A Canadian medical assistant has filed a class-action lawsuit against the country’s government and pharmaceutical industry, alleging the country is paying a premium for drugs that can lead to severe, life-threatening side effects.
Medical assistant certification was introduced in 2014 to boost the ability of doctors to treat people with acute conditions such as migraine and depression.
But in recent years, the certification has also been used to fill the void left by the medical school’s retirement, the release said.
According to the complaint, the average Canadian medical office spends $8,300 per year on certification.
The complaint said that in recent decades, the cost of administering and maintaining certification has skyrocketed.
In 2014, the Canadian Association of Medical Specialists said the average cost of certification was $4,400, up from $2,800 in 2008.
That increase has resulted in a certification fee that is now $2.5 million.
“While certification fees are increasing, the costs are still not competitive with private medical practice,” said the release, which is based on data from the Canadian Institute for Health Information and the Canada Revenue Agency.
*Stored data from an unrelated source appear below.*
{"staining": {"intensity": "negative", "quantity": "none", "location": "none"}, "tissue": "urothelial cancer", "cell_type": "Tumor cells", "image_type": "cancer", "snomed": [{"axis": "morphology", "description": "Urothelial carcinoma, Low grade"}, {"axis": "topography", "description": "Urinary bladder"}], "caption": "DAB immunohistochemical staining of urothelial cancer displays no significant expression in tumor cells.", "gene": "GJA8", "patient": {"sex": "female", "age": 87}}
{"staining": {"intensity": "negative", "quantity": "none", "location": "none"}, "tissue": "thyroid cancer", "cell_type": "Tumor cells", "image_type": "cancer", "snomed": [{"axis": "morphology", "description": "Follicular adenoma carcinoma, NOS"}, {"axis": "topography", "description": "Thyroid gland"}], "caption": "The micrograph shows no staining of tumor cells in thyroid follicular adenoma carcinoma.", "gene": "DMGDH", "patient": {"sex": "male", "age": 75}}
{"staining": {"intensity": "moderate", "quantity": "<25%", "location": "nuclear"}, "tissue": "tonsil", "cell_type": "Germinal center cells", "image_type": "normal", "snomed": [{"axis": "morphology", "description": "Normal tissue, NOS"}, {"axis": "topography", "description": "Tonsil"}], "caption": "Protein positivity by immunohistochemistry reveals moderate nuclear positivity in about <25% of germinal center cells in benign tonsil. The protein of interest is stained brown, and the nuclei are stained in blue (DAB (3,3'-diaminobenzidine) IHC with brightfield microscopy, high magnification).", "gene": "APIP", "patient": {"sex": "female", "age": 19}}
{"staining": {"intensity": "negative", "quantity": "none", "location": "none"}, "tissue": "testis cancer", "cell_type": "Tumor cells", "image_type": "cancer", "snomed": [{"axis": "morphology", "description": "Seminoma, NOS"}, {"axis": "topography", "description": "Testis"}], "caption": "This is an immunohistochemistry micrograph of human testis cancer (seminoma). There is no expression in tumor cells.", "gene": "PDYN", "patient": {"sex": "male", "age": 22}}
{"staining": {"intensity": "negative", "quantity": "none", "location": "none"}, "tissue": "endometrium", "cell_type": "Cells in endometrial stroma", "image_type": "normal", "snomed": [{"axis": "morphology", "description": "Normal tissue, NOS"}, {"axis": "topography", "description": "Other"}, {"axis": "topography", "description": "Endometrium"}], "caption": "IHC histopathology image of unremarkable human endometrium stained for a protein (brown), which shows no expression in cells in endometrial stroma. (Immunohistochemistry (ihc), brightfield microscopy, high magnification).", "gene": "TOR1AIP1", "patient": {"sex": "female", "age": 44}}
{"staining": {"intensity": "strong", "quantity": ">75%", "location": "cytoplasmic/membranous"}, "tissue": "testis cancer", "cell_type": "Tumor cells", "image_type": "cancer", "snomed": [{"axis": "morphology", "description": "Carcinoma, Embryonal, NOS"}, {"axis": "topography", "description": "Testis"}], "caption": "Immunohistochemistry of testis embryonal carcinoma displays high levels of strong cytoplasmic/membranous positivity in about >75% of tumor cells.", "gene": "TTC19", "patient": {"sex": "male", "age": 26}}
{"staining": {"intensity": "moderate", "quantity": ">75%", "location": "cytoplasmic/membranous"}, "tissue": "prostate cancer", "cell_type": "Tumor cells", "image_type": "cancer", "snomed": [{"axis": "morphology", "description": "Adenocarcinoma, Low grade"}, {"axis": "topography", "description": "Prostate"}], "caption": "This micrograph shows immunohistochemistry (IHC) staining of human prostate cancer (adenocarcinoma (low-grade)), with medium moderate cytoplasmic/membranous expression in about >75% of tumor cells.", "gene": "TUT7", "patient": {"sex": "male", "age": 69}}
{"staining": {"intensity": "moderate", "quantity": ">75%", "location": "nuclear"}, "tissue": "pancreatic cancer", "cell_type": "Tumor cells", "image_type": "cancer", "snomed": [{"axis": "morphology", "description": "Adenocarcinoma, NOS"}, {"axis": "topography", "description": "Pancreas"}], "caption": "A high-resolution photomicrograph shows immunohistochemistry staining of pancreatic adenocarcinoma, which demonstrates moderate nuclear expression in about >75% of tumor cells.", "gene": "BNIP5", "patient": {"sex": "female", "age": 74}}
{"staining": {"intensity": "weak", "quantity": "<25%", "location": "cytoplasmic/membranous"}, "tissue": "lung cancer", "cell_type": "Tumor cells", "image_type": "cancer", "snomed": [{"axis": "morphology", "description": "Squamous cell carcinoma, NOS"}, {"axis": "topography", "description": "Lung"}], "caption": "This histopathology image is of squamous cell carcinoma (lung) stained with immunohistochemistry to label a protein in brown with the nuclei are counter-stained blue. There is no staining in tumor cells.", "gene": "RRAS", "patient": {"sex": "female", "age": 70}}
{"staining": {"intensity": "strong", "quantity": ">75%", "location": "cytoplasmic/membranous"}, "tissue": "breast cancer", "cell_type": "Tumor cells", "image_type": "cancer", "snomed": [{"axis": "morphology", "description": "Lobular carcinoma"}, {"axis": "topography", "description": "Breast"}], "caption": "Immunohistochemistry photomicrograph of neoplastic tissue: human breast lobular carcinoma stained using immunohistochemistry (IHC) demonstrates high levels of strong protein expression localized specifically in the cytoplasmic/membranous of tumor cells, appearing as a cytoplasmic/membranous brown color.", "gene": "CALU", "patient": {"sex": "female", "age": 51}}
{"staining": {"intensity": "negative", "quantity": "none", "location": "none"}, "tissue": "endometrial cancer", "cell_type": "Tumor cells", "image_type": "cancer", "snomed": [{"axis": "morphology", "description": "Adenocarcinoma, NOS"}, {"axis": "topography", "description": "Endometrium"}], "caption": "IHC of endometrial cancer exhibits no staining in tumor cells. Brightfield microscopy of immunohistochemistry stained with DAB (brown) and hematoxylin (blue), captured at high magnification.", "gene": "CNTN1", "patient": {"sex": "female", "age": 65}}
While some medical specialists argue that the certification fee is simply a cost of doing business, others say it is a barrier to entry into the market.
Migraine medicine can cost up to $20,000 in the United States, according to the American College of Physicians.
Many Canadians use the certification process as a way to avoid paying for a prescription.
The class-Action Lawsuit alleges that some Canadians have taken advantage of the process, and are paying higher prices than they would in private practice.
Canada’s Minister of Health and Long-Term Care and Health Canada have yet to respond to the class-actions lawsuit.